Viendo a Casio dar ese único paso hacia adelante, todo el campo cambió.

Hace un segundo, la multitud se reía, se burlaba, provocaba.

Ahora, silencio. Puro silencio contenido, roto solo por el suave goteo, goteo de sangre cayendo de las manos de Casio.

Habían venido rebosantes de arrogancia, burlándose de él como un lunático, un chico idiota hablando con un pez. Se habían reído, burlado, llamado loco… ¿Pero ahora?

Ahora no sabían qué era.

¿Loco? ¿Monstruo? ¿Demonio?

Fuera lo que fuese, no era algo que perteneciera a este mundo.

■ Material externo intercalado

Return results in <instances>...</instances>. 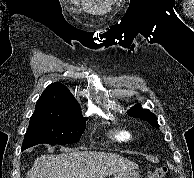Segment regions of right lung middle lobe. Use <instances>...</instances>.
I'll list each match as a JSON object with an SVG mask.
<instances>
[{
    "label": "right lung middle lobe",
    "instance_id": "obj_1",
    "mask_svg": "<svg viewBox=\"0 0 194 178\" xmlns=\"http://www.w3.org/2000/svg\"><path fill=\"white\" fill-rule=\"evenodd\" d=\"M81 113H73L47 104H36L24 136L22 150L37 144H71L79 141L86 127Z\"/></svg>",
    "mask_w": 194,
    "mask_h": 178
}]
</instances>
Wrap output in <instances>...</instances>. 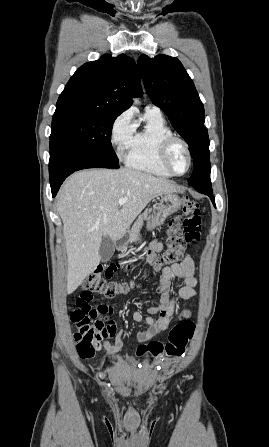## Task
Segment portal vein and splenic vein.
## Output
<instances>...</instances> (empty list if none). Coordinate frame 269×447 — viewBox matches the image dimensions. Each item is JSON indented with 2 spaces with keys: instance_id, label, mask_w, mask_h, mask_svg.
I'll return each instance as SVG.
<instances>
[{
  "instance_id": "18ae733b",
  "label": "portal vein and splenic vein",
  "mask_w": 269,
  "mask_h": 447,
  "mask_svg": "<svg viewBox=\"0 0 269 447\" xmlns=\"http://www.w3.org/2000/svg\"><path fill=\"white\" fill-rule=\"evenodd\" d=\"M128 198H120L119 206H124L125 202H127Z\"/></svg>"
}]
</instances>
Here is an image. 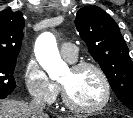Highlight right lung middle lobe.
I'll return each instance as SVG.
<instances>
[{
  "instance_id": "right-lung-middle-lobe-1",
  "label": "right lung middle lobe",
  "mask_w": 133,
  "mask_h": 118,
  "mask_svg": "<svg viewBox=\"0 0 133 118\" xmlns=\"http://www.w3.org/2000/svg\"><path fill=\"white\" fill-rule=\"evenodd\" d=\"M16 60L13 58H0V97L7 96L16 87L13 76Z\"/></svg>"
}]
</instances>
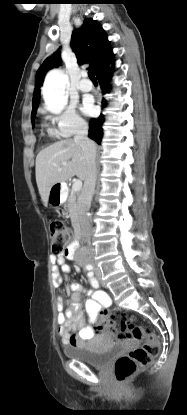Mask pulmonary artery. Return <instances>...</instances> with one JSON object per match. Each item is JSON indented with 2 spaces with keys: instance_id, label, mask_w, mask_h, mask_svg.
<instances>
[{
  "instance_id": "pulmonary-artery-1",
  "label": "pulmonary artery",
  "mask_w": 187,
  "mask_h": 415,
  "mask_svg": "<svg viewBox=\"0 0 187 415\" xmlns=\"http://www.w3.org/2000/svg\"><path fill=\"white\" fill-rule=\"evenodd\" d=\"M78 89L82 92H89L92 90V83L86 78V73H82V79L78 84Z\"/></svg>"
}]
</instances>
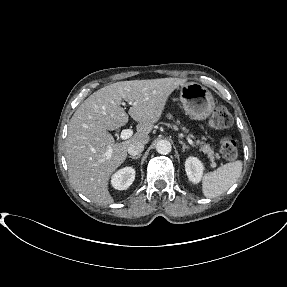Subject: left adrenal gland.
I'll return each mask as SVG.
<instances>
[{
	"instance_id": "obj_1",
	"label": "left adrenal gland",
	"mask_w": 287,
	"mask_h": 287,
	"mask_svg": "<svg viewBox=\"0 0 287 287\" xmlns=\"http://www.w3.org/2000/svg\"><path fill=\"white\" fill-rule=\"evenodd\" d=\"M179 143L182 144V151L185 152V149H189V147L181 140H179Z\"/></svg>"
}]
</instances>
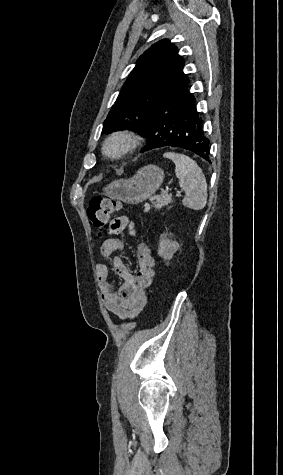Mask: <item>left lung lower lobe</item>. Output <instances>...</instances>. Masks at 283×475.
Segmentation results:
<instances>
[{
    "instance_id": "1",
    "label": "left lung lower lobe",
    "mask_w": 283,
    "mask_h": 475,
    "mask_svg": "<svg viewBox=\"0 0 283 475\" xmlns=\"http://www.w3.org/2000/svg\"><path fill=\"white\" fill-rule=\"evenodd\" d=\"M185 79L166 94L154 107L141 135L146 137L145 152L171 146L189 150L205 160L210 158V140L203 130V120L196 109L195 97Z\"/></svg>"
}]
</instances>
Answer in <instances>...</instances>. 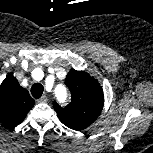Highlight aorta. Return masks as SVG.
<instances>
[{
  "label": "aorta",
  "mask_w": 153,
  "mask_h": 153,
  "mask_svg": "<svg viewBox=\"0 0 153 153\" xmlns=\"http://www.w3.org/2000/svg\"><path fill=\"white\" fill-rule=\"evenodd\" d=\"M56 95L59 98H64L66 96V89L63 86H59L56 89Z\"/></svg>",
  "instance_id": "762f6f07"
}]
</instances>
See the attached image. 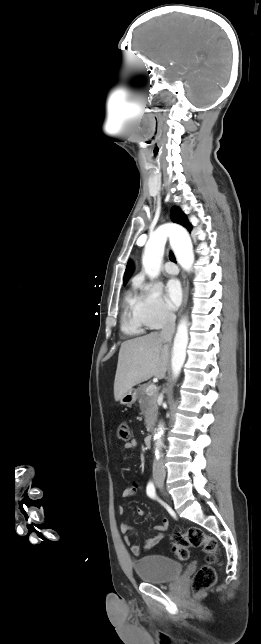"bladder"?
Instances as JSON below:
<instances>
[{"instance_id":"bladder-1","label":"bladder","mask_w":261,"mask_h":644,"mask_svg":"<svg viewBox=\"0 0 261 644\" xmlns=\"http://www.w3.org/2000/svg\"><path fill=\"white\" fill-rule=\"evenodd\" d=\"M137 577L143 582L160 584L177 578L183 570L180 562L162 555H147L133 562Z\"/></svg>"}]
</instances>
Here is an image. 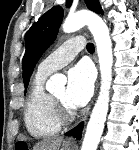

Porque ningún humano normal podría despedazar a otro hombre con las manos desnudas como él lo había hecho. No tan fácilmente. No con tanta naturalidad.

Sus ojos, esos ojos rojo sangre, estaban fríos y distantes, ni siquiera llenos de rabia, sino de algo mucho peor. Indiferencia. El tipo de calma que solo se ve en aquellos que no consideran a los demás como personas, sino como carne, objetos.

Esa mirada por sí sola bastaba para hacer que cada asesino curtido allí sintiera un terror primario y frío hundirse en sus huesos. Sus instintos les gritaban: huyan.

Corran… Corran y no miren atrás.

Y casi al unísono perfecto, sus piernas comenzaron a moverse por sí solas.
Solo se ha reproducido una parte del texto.